━━━━━ Material provided ━━━━━

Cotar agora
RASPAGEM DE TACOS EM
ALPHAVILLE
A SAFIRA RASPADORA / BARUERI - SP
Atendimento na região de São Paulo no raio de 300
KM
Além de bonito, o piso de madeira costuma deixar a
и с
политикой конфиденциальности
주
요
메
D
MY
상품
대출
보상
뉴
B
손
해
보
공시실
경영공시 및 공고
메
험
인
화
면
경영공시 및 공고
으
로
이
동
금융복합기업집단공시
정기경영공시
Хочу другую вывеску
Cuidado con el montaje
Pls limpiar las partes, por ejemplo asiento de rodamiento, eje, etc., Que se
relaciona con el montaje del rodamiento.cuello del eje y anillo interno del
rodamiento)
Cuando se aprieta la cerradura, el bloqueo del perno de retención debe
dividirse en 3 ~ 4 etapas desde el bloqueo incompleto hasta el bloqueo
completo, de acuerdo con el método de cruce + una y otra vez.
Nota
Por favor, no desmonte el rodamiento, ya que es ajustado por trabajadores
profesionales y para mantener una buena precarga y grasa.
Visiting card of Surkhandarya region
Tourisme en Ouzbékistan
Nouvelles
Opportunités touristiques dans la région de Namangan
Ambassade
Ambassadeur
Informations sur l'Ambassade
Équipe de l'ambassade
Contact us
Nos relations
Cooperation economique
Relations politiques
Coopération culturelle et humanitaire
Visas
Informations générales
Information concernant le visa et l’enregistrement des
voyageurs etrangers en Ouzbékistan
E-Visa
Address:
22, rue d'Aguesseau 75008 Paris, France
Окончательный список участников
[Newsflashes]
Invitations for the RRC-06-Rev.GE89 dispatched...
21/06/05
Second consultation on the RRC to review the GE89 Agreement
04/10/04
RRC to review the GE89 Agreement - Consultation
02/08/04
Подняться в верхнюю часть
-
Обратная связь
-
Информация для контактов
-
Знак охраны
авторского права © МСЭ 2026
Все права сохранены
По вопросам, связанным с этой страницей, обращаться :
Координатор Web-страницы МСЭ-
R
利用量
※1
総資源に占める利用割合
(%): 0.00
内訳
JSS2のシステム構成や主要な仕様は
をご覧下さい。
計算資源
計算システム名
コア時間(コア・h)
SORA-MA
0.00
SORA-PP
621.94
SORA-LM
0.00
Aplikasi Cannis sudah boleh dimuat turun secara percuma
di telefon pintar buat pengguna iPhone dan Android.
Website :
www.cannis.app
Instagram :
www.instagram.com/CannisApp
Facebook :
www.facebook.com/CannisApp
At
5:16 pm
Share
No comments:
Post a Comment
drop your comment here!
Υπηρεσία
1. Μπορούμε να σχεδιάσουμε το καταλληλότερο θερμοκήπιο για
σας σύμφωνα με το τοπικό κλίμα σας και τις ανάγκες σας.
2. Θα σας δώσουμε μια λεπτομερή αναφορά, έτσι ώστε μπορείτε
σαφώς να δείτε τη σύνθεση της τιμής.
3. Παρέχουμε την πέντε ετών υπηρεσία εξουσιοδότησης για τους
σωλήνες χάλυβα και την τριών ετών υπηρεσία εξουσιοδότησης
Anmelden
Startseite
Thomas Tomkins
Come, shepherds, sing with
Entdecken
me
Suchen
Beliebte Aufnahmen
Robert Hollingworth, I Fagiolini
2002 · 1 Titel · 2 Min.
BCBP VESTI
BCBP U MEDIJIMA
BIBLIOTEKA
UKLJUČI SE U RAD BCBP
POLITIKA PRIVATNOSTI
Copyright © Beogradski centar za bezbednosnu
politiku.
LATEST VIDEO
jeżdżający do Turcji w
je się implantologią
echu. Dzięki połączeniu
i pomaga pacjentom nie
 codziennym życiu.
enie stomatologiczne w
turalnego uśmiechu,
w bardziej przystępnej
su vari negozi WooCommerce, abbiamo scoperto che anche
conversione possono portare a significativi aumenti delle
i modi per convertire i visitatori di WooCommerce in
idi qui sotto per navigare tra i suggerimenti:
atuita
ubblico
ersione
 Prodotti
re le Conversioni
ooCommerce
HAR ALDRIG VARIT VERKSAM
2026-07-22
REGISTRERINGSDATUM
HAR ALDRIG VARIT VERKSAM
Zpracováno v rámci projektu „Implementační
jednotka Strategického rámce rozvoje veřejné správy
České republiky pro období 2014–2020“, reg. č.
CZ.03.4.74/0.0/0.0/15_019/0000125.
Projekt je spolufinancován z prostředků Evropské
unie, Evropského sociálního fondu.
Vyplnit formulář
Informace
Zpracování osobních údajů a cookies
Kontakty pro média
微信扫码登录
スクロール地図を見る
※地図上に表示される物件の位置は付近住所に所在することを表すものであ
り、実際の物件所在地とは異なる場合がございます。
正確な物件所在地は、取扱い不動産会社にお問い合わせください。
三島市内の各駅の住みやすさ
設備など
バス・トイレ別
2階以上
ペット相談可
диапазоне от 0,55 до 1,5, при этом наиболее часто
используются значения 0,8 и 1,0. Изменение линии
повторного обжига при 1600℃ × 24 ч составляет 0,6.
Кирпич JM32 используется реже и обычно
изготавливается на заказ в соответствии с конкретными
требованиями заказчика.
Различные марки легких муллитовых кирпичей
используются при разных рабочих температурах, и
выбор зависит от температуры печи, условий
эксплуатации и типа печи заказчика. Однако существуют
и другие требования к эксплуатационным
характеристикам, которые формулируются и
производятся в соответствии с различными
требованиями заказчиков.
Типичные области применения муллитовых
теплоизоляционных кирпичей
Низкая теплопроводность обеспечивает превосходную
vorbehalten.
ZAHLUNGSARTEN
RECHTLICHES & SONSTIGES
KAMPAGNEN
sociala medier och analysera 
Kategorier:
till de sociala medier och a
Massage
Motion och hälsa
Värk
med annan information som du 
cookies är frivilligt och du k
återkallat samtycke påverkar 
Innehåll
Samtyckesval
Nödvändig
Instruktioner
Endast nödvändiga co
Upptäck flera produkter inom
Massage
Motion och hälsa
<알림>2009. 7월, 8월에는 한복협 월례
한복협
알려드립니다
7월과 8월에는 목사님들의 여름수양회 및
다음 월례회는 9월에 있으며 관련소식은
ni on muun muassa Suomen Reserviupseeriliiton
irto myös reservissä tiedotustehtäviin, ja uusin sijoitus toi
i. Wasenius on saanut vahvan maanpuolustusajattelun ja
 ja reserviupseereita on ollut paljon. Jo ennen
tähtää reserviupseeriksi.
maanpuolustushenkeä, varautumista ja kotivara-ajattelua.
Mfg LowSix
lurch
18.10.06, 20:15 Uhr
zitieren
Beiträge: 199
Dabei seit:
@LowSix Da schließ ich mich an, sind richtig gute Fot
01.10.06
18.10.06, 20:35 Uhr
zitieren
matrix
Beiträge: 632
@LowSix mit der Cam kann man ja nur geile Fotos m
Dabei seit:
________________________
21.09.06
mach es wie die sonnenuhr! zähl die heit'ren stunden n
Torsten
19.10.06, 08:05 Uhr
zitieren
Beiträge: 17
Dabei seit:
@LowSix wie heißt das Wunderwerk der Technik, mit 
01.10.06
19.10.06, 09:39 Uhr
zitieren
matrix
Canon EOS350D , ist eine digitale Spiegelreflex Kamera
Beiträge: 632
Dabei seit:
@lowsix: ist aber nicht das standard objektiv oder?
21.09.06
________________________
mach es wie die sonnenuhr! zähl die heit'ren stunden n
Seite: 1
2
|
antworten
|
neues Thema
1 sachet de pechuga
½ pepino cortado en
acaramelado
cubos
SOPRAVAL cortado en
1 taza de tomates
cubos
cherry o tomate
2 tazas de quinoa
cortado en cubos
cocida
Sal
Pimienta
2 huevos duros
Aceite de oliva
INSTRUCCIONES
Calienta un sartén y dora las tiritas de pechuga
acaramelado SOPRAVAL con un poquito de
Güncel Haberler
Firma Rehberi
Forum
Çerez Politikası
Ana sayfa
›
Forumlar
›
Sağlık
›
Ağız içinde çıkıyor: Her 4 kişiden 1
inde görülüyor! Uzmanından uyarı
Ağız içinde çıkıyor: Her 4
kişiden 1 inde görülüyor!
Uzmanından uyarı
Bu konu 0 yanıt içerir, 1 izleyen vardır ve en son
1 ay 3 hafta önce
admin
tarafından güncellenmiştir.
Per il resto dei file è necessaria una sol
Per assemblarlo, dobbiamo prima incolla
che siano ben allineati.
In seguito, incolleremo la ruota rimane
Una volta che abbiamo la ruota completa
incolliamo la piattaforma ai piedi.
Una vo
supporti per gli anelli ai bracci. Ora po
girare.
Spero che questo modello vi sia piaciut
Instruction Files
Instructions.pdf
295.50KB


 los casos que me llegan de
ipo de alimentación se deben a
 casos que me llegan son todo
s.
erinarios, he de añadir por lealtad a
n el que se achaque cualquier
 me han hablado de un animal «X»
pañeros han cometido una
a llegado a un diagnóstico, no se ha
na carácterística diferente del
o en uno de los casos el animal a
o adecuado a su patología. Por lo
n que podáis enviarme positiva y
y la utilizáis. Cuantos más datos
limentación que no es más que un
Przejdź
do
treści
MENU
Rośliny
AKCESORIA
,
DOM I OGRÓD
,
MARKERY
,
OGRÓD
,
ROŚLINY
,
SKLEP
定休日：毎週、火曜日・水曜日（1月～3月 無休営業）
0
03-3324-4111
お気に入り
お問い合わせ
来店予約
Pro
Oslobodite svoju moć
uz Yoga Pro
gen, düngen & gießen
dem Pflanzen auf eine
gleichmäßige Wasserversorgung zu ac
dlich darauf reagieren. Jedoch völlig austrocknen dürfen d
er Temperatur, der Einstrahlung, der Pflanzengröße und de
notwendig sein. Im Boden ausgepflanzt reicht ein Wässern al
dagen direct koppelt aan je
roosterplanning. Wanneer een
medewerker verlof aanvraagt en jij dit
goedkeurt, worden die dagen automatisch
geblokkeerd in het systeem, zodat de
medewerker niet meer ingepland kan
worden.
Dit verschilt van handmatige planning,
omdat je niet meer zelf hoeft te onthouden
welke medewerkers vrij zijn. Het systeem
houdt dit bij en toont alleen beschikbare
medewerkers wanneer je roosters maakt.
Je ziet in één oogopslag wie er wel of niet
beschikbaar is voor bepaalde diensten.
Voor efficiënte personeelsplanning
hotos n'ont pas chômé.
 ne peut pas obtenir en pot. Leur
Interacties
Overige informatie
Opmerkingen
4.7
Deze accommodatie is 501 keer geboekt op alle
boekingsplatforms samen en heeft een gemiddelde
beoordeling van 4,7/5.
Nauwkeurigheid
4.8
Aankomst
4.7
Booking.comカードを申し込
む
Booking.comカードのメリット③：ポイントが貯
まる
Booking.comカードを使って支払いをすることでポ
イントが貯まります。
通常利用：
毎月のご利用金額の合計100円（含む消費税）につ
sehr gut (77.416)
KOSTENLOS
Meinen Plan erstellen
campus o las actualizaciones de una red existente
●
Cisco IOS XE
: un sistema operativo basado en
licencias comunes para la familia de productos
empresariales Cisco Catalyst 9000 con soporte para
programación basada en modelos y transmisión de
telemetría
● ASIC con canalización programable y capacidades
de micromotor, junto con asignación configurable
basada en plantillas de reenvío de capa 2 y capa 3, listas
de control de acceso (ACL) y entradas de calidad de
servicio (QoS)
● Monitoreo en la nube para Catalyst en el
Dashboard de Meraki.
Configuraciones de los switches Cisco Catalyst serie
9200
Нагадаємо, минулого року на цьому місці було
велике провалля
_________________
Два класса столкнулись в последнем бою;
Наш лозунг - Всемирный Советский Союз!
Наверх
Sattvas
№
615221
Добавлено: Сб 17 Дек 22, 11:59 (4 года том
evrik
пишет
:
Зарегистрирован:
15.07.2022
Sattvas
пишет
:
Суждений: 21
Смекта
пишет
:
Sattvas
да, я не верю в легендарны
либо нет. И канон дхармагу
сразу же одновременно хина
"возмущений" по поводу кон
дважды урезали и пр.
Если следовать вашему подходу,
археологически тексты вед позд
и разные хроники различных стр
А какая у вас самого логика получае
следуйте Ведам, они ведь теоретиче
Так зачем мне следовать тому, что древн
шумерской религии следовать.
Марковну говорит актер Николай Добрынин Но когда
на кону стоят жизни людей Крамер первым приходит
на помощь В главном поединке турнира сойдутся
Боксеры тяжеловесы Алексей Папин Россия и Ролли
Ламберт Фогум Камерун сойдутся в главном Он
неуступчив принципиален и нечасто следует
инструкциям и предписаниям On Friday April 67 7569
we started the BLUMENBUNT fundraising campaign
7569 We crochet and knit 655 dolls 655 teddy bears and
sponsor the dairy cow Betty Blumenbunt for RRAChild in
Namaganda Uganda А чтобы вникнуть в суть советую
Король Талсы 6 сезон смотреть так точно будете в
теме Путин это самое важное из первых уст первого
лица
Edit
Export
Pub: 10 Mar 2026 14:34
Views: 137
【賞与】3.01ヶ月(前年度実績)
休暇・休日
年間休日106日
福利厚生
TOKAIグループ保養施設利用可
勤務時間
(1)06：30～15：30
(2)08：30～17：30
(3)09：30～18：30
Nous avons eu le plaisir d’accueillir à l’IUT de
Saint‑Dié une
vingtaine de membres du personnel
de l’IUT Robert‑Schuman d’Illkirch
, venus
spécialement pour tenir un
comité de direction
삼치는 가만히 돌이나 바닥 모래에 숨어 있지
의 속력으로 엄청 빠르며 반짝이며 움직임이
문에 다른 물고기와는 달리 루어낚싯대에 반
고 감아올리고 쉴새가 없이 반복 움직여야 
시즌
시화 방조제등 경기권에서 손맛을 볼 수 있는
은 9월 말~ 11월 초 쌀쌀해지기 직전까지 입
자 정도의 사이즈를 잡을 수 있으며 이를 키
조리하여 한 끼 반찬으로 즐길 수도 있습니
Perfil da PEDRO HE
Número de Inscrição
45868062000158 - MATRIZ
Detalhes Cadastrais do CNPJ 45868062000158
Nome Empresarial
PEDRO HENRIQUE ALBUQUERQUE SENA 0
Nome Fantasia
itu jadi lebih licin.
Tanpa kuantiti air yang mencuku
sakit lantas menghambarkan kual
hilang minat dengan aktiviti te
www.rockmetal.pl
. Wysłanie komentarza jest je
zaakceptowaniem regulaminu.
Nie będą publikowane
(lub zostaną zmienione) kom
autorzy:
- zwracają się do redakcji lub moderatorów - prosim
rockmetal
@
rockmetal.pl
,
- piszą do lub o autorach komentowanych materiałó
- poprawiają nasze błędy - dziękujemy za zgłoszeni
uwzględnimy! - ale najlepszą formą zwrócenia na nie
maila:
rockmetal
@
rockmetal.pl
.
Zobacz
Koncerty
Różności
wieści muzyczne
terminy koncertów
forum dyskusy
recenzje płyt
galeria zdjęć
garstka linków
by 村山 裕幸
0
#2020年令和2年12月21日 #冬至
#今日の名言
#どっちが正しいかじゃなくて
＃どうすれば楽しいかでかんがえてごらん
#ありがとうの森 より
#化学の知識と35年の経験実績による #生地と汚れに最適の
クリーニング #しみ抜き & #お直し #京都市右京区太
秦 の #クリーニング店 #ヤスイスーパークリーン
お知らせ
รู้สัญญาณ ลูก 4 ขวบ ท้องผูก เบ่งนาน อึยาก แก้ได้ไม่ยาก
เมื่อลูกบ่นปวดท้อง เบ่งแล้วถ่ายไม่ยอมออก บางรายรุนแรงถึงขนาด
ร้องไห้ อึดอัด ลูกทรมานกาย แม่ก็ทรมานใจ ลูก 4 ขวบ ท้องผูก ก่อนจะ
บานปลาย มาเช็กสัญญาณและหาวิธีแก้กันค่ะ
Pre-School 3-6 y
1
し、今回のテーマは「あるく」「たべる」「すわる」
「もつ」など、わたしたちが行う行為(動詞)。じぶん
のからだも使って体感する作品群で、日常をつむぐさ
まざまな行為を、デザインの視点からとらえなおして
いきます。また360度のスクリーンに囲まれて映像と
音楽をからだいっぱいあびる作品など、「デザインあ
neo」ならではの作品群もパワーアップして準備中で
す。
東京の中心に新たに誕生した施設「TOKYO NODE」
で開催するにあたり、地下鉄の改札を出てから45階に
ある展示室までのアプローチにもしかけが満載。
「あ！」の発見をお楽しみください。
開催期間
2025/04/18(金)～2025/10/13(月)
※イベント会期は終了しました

━━━━━

Brief>
Search the listing above for "Agreement" and copy every line that has it.

Response below>
Second consultation on the RRC to review the GE89 Agreement
RRC to review the GE89 Agreement - Consultation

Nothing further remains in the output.